Queen legend Brian May has spoken out against the UK Brit Awards' decision to move to gender neutral categories in 2021. “I feel very uncomfortable about some of the decisions that are being made, often out of fear,” May told The Sun in an interview marking the 30th anniversary since Freddie Mercury’s passing.
“Because people are so afraid of being called out. It is a horrible atmosphere. I get so sick of people trying to change things without thinking of the long-term consequences.
The Brits issued a statement on Monday (22 November) that abolishing female and male categories would make the show “as inclusive and as relevant as possible.” It will now see male and female artists including Ed Sheeran and Adele in the same Artist Of The Year category, following criticism in recent years that some categories have been dominated by male artists.
“I honestly don’t know if it disadvantages one group but it’s a decision that has been made without a lot of thought,” May said about whether the move could actually be detrimental to female musicians.
“What matters is justice and equality of opportunity, no matter who you are, and that is actually not happening at the moment as everyone is jumping to conclusions and everyone is scared of doing the wrong thing,” May added later, “I do find it very uncomfortable.”
Instead, the British guitar hero - who won four Brit Awards with Queen - is calling for more understanding in the future.

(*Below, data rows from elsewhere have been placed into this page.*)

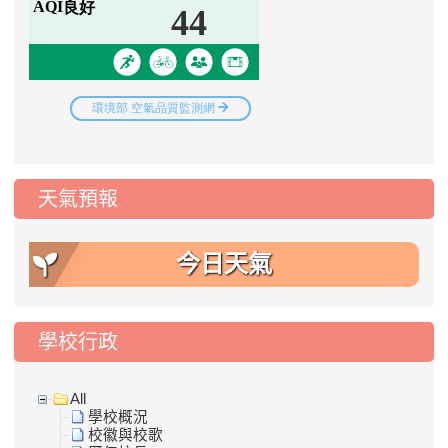
天氣預報
今日天氣
學校行政
All
學校概況
校徽與校歌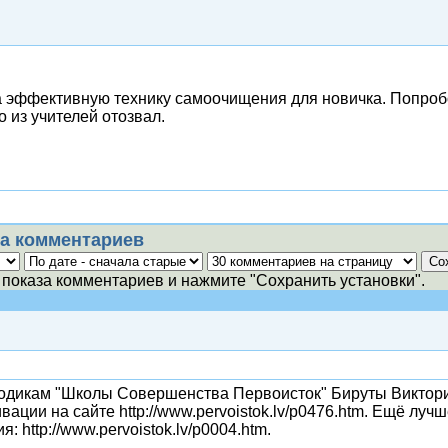
эффективную технику самоочищения для новичка. Попробова
то из учителей отозвал.
а комментариев
показа комментариев и нажмите "Сохранить установки".
тодикам "Школы Совершенства Первоисток" Бируты Виктори
вации на сайте http://www.pervoistok.lv/p0476.htm. Ещё лу
: http://www.pervoistok.lv/p0004.htm.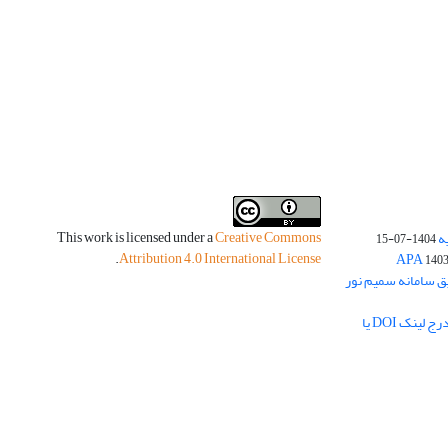
This work is licensed under a
Creative Commons
ه
1404-07-15
.
Attribution 4.0 International License
140
یق سامانه سمیم نور
لزوم بارگذاری چکیده مبسوط فارسی و درج لینک DOI یا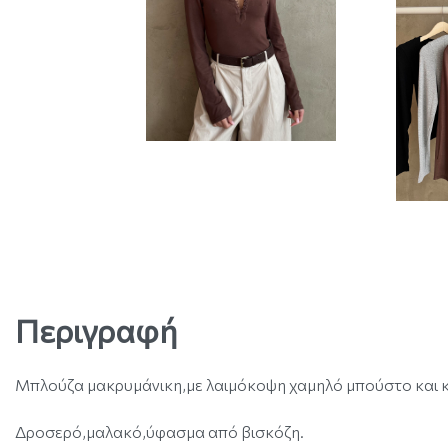
Περιγραφή
Μπλούζα μακρυμάνικη,με λαιμόκοψη χαμηλό μπούστο και 
Δροσερό,μαλακό,ύφασμα από βισκόζη.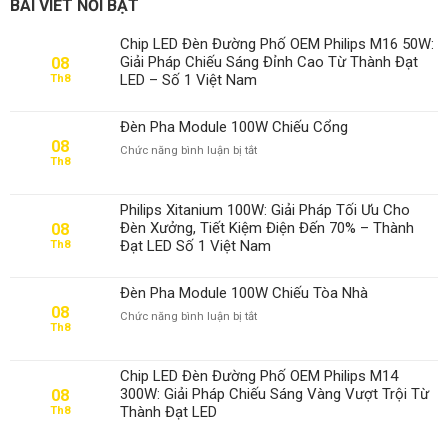
BÀI VIẾT NỔI BẬT
Chip LED Đèn Đường Phố OEM Philips M16 50W:
Giải Pháp Chiếu Sáng Đỉnh Cao Từ Thành Đạt
08
LED – Số 1 Việt Nam
Th8
Đèn Pha Module 100W Chiếu Cổng
08
ở
Chức năng bình luận bị tắt
Th8
Đèn
Pha
Module
Philips Xitanium 100W: Giải Pháp Tối Ưu Cho
100W
Đèn Xưởng, Tiết Kiệm Điện Đến 70% – Thành
08
Chiếu
Đạt LED Số 1 Việt Nam
Th8
Cổng
Đèn Pha Module 100W Chiếu Tòa Nhà
08
ở
Chức năng bình luận bị tắt
Th8
Đèn
Pha
Module
Chip LED Đèn Đường Phố OEM Philips M14
100W
300W: Giải Pháp Chiếu Sáng Vàng Vượt Trội Từ
08
Chiếu
Thành Đạt LED
Th8
Tòa
Nhà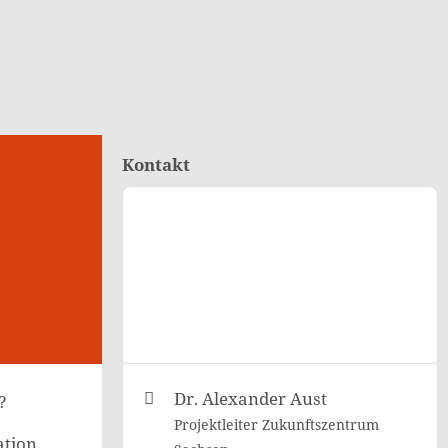
Kontakt
Dr. Alexander Aust
?
Projektleiter Zukunftszentrum
ation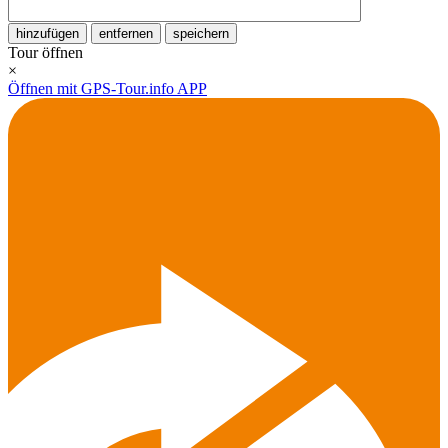
hinzufügen
entfernen
speichern
Tour öffnen
×
Öffnen mit GPS-Tour.info APP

“I want to see people start to understand each other in the new year and recognise the differences there are between us. Between our colour, between our sex and between our talents and celebrate the differences.”
“We would be forced to have people of different colours and different sexes and we would have to have a trans [person],” May added. “You know life doesn’t have to be like that. We can be separate and different.”

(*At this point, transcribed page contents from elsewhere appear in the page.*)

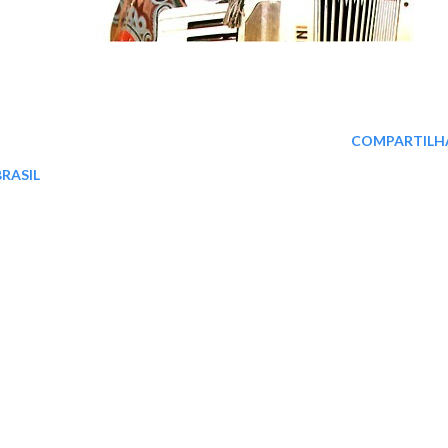
COMPARTILH
BRASIL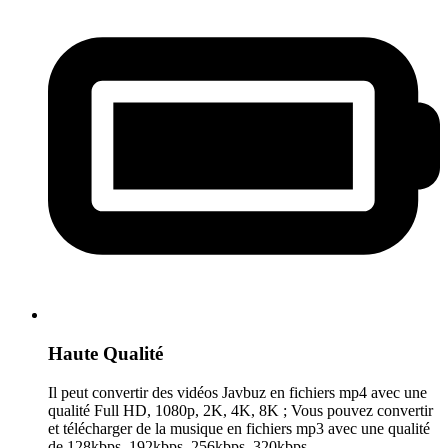
Haute Qualité
Il peut convertir des vidéos Javbuz en fichiers mp4 avec une
qualité Full HD, 1080p, 2K, 4K, 8K ; Vous pouvez convertir
et télécharger de la musique en fichiers mp3 avec une qualité
de 128kbps, 192kbps, 256kbps, 320kbps.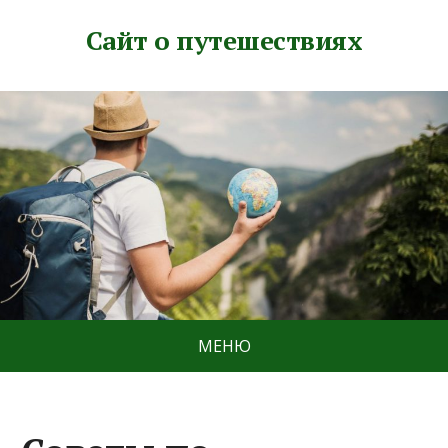
Сайт о путешествиях
МЕНЮ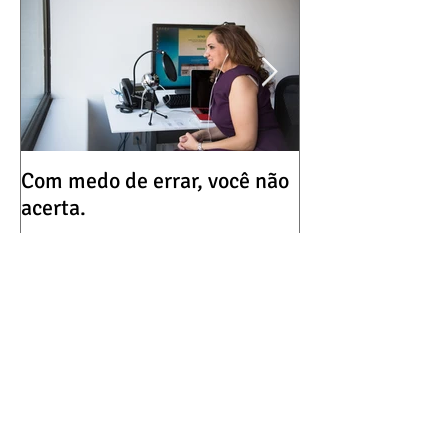
Com medo de errar, você não
Que tal uma dos
acerta.
hoje?
Transforme clientes difíceis em
negócios lucrativos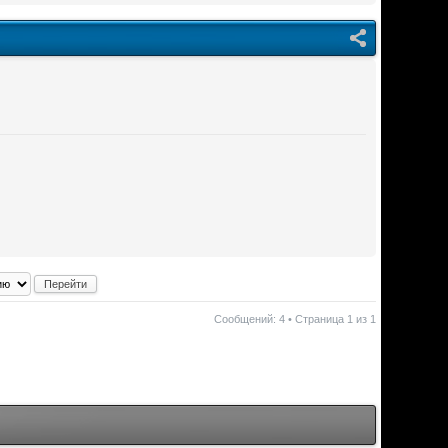
Сообщений: 4 • Страница
1
из
1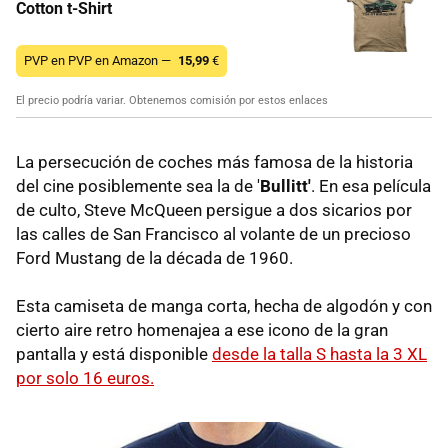
Cotton t-Shirt
PVP en PVP en Amazon —
15,99
€
El precio podría variar. Obtenemos comisión por estos enlaces
La persecución de coches más famosa de la historia
del cine posiblemente sea la de '
Bullitt'
. En esa película
de culto, Steve McQueen persigue a dos sicarios por
las calles de San Francisco al volante de un precioso
Ford Mustang de la década de 1960.
Esta camiseta de manga corta, hecha de algodón y con
cierto aire retro homenajea a ese icono de la gran
pantalla y está disponible
desde la talla S hasta la 3 XL
por solo 16 euros.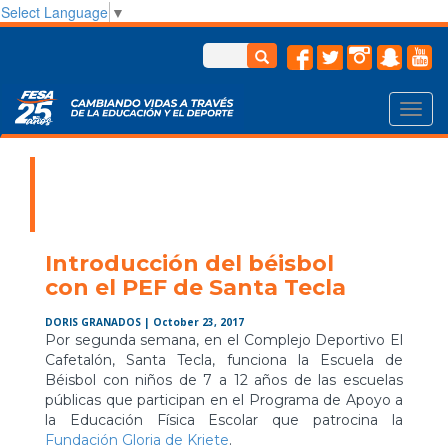
Select Language
▼
Toggl
navig
Introducción del béisbol
con el PEF de Santa Tecla
DORIS GRANADOS
| October 23, 2017
Por segunda semana, en el Complejo Deportivo El
Cafetalón, Santa Tecla, funciona la Escuela de
Béisbol con niños de 7 a 12 años de las escuelas
públicas que participan en el Programa de Apoyo a
la Educación Física Escolar que patrocina la
Fundación Gloria de Kriete
.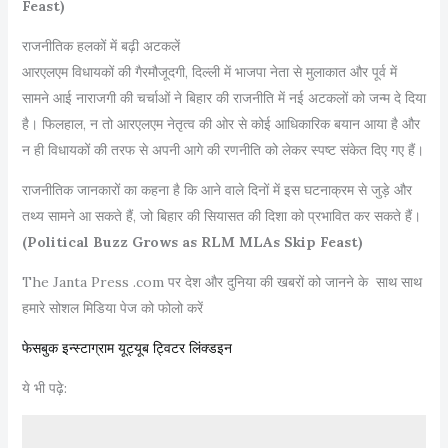
Feast)
राजनीतिक हलकों में बढ़ी अटकलें
आरएलएम विधायकों की गैरमौजूदगी, दिल्ली में भाजपा नेता से मुलाकात और पूर्व में
सामने आई नाराजगी की चर्चाओं ने बिहार की राजनीति में नई अटकलों को जन्म दे दिया
है। फिलहाल, न तो आरएलएम नेतृत्व की ओर से कोई आधिकारिक बयान आया है और
न ही विधायकों की तरफ से अपनी आगे की रणनीति को लेकर स्पष्ट संकेत दिए गए हैं।
राजनीतिक जानकारों का कहना है कि आने वाले दिनों में इस घटनाक्रम से जुड़े और
तथ्य सामने आ सकते हैं, जो बिहार की सियासत की दिशा को प्रभावित कर सकते हैं।
(Political Buzz Grows as RLM MLAs Skip Feast)
The Janta Press .com पर देश और दुनिया की खबरों को जानने के साथ साथ
हमारे सोशल मिडिया पेज को फोलो करें
फेसबुक
इन्स्टाग्राम
यूट्यूब
ट्विटर
लिंक्डइन
ये भी पढ़े: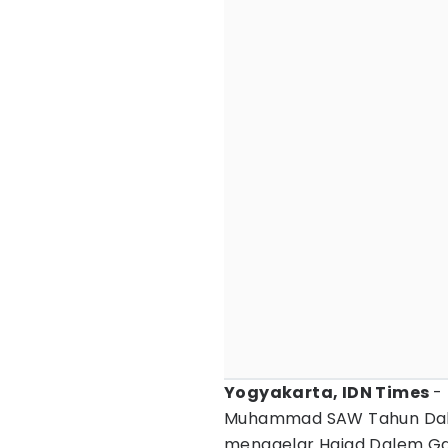
Yogyakarta, IDN Times
-
Muhammad SAW Tahun Dal
menggelar Hajad Dalem Ga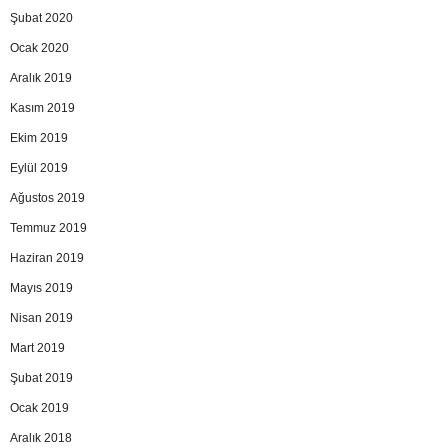
Şubat 2020
Ocak 2020
Aralık 2019
Kasım 2019
Ekim 2019
Eylül 2019
Ağustos 2019
Temmuz 2019
Haziran 2019
Mayıs 2019
Nisan 2019
Mart 2019
Şubat 2019
Ocak 2019
Aralık 2018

Ultimately, May believes that a cancel culture can be damaging to all generations.
“Our generation made a lot of bad mistakes but not everybody in our generation was wrong and not everybody in this generation is right," he reasoned to The Mirror.
“A lot of people from our generation who are being called out for this have actually done a lot of good in their lives.
“The young people who are doing this will find that the same thing happens to them — people will be calling them out and they will be bewildered. I just pray for more understanding between us.”